### [OPERAZIONI DA SVOLGERE]
1. Trascriva fedelmente il passo dell'articolo su «Turbolenza» che va da «Nati per una» fino a «o si ignorano.».
2. Elenchi le città tra cui, secondo l'articolo su «Turbolenza», viaggiano uomini e donne dei racconti.
3. Prosegua l'articolo su «Turbolenza» a partire dall'ultima frase riportata.

══ TESTO ESTRATTO ══

INCONTRO A PORDENONELEGGE CON DAVID SZALAY AUTORE DI “TURBOLENZA”

DODICI STORIE PER RACCONTARE L’INSICUREZZA DELL’EPOCA IN CUI VIVIAMO.

di Cristina Marra 30/09/2019
Incontri letterari
cri pordenonePordenone. “I miei protagonisti sono sospesi in una situazione senza tempo e senza luogo, stanno su un aereo e in alcune storie non si sa neppure dove si trovano, per me il volo è un pretesto per raccontare altro. Ciò che conta per me è far venire fuori ciò che è alla base di tutto e cioè l’umanità”, così David Szalay presenta il suo “Turbolenza” alla ventesima edizione di PordenoneLegge. Il libro raccoglie dodici racconti tra decolli, atterraggi, attese agli arrivi e partenze e riflessioni in volo, dodici storie come i mesi dell’anno intitolate alle sigle degli aeroporti in cui si svolgono, “una scelta che vuole essere una sorta di poesia moderna” rivela l’autore e legate da una staffetta tra i personaggi.

“Turbolenza” racconta attraverso la dimensione del volo personaggi sospesi e impauriti, dubbiosi e insicuri durante il viaggio, scossi da turbolenze fisiche o interiori. La turbolenza destabilizza l’aereo e può far versare un bicchiere d’acqua o il caffè ed è interpretata da Szalay come la perdita di sicurezza che investe i suoi protagonisti annodati tra loro da un filo, verrebbe da dire da una carta d’imbarco o da un bagaglio, che è la precarietà della sicurezza. Così come avviene in volo durante una turbolenza tutto si mette in discussione e si rimane come in una bolla col corpo e con la mente. Uomini e donne viaggiano da Londra a Madrid, da Dakar a San Paolo e verso altre destinazioni e sono madri, padri, amanti accomunati da un sentimento, un’emozione verso qualcuno che hanno lasciato in aeroporto o che ritroveranno in quello della loro destinazione, e da una ricerca di se stessi e di un equilibrio che è pur sempre precario e instabile.

Nati per una commissione di BBC Radio, i racconti conservano uno stile narrativo radiofonico, asciutto e preciso in cui il volo è reale, simbolico o metaforico. Se le distanze sono abbattute dall’uso sempre piu’ frequente di aerei, quelle intime e sentimentali a volte non si colmano mai. Szalay racconta relazioni interpersonali sospese, in cerca di un atterraggio sicuro, rimaste in quota per troppo tempo o incapaci di decollare. I suoi personaggi hanno la testa fra le nuvole, consapevoli chi piu’ e chi meno di quello che li attende al loro arrivo, galleggiano insieme agli altri passeggeri. L’aereo diventa così un microcosmo sociale, in cui in una convivenza inaridita nei movimenti e nelle scelte i passeggeri si scrutano o si ignorano.

═══
══ DATI FORNITI ══

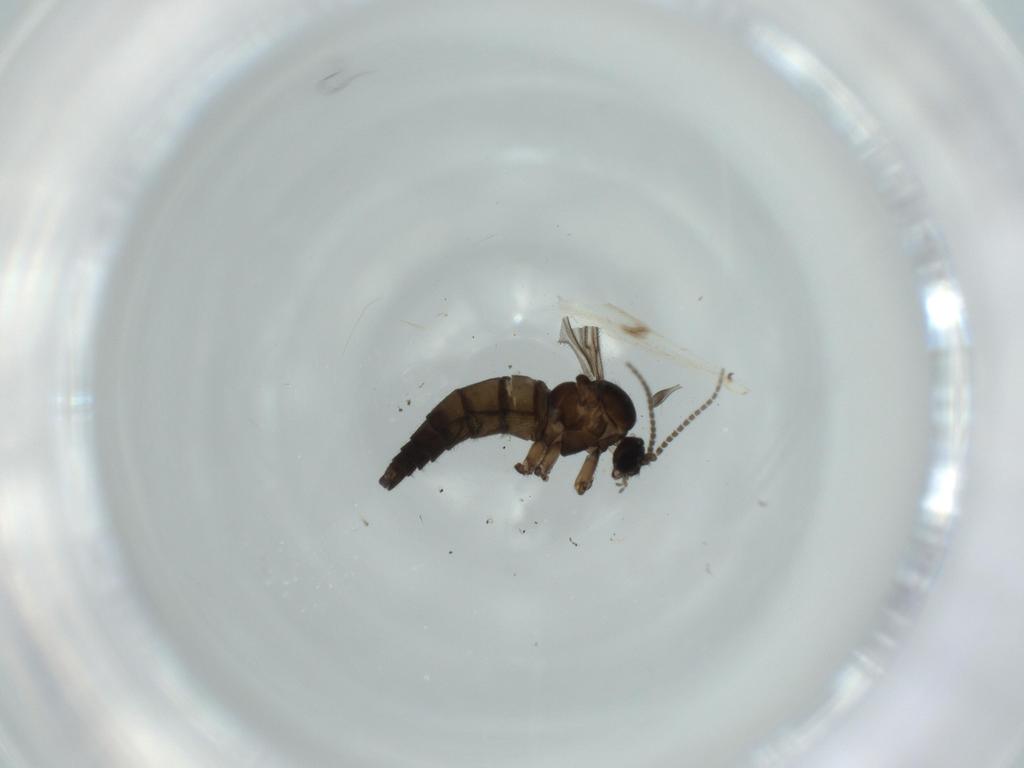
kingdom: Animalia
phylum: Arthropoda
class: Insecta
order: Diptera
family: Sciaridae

═══
══ DATI FORNITI ══

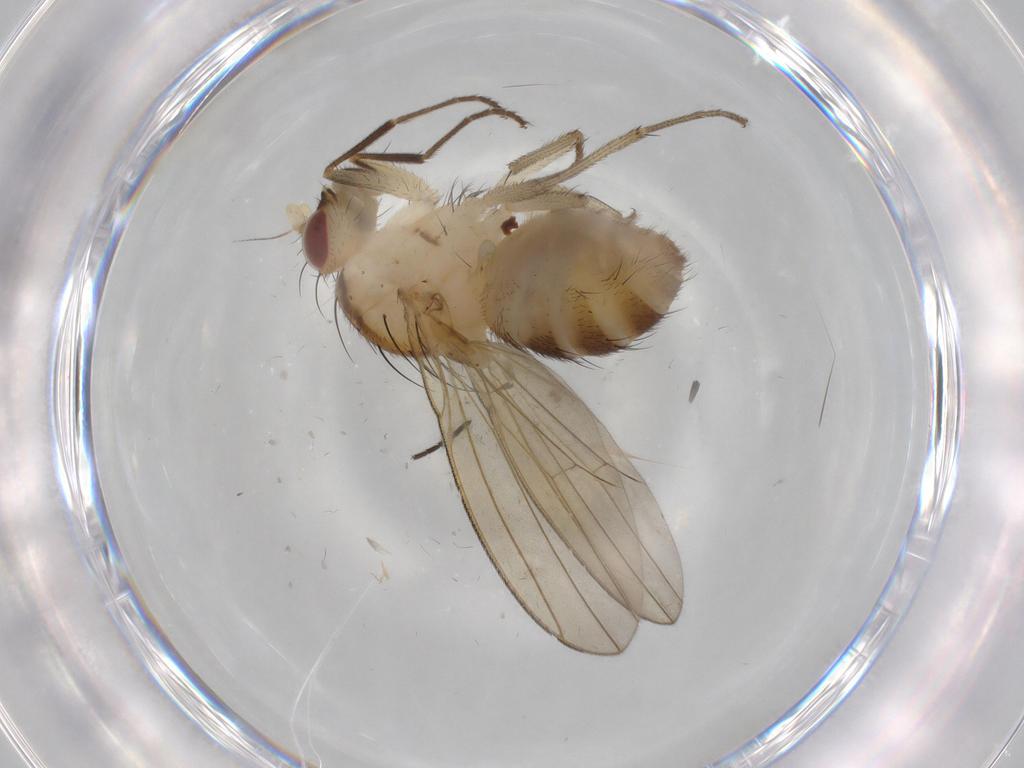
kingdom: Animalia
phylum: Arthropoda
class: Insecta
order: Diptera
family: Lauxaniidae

═══

### [RISPOSTE CORRETTE]
1.
Nati per una commissione di BBC Radio, i racconti conservano uno stile narrativo radiofonico, asciutto e preciso in cui il volo è reale, simbolico o metaforico. Se le distanze sono abbattute dall’uso sempre piu’ frequente di aerei, quelle intime e sentimentali a volte non si colmano mai. Szalay racconta relazioni interpersonali sospese, in cerca di un atterraggio sicuro, rimaste in quota per troppo tempo o incapaci di decollare. I suoi personaggi hanno la testa fra le nuvole, consapevoli chi piu’ e chi meno di quello che li attende al loro arrivo, galleggiano insieme agli altri passeggeri. L’aereo diventa così un microcosmo sociale, in cui in una convivenza inaridita nei movimenti e nelle scelte i passeggeri si scrutano o si ignorano.

2. Londra, Madrid, Dakar, San Paolo

3.
Si comincia con una madre anziana che a Londra lascia il figlio malato e si intrecciano le storie di un uomo d’affari con la famiglia distrutta, di una moglie che vorrebbe lasciare il marito, di un pilota in cerca d’amore, di una scrittrice famosa che diventa nonna e così via.

Dall’Europa all’Asia all’America i personaggi di Szalay si raccontano, “andare in aereo fa parte della quotidianità e volare ha trasformato il mondo in una specie di arcipelago, si lascia un mondo e si arriva in un altro come se in mezzo non ci fosse niente” rivela Szalay,  “ nel momento del volo, i miei personaggi si staccano dal loro mondo reale .

il volo li sposta nella dimensione di arcipelago in cui i personaggi acquisiscono un modo differente di pensare e ho sfruttato la brevità in modo che ogni passaggio fosse un momento di vita fugace”. Scritti in sei mesi e influenzati dalla lettura in radio e quindi dall’oralità l’autore ammette di aver cambiato il modo di scrivere “avevo bisogno di estrema chiarezza, che tutto fosse davvero chiaro e per questo ho aggiunto momenti di alta drammaticità che forse non avrei inserito se il libro fosse stato letto in solitudine e in modo individuale e non in radio”.

“Amo i finali non costruiti” conclude David Szalay che, abituato a prendere aerei sin da piccolo, essendo nato in Canada, trasferito  a Londra e attualmente a Budapest, non nasconde il suo stato di disagio durante il volo, e i finali delle dodici storie non sono definiti, ma sono come la vita cioè in evoluzione.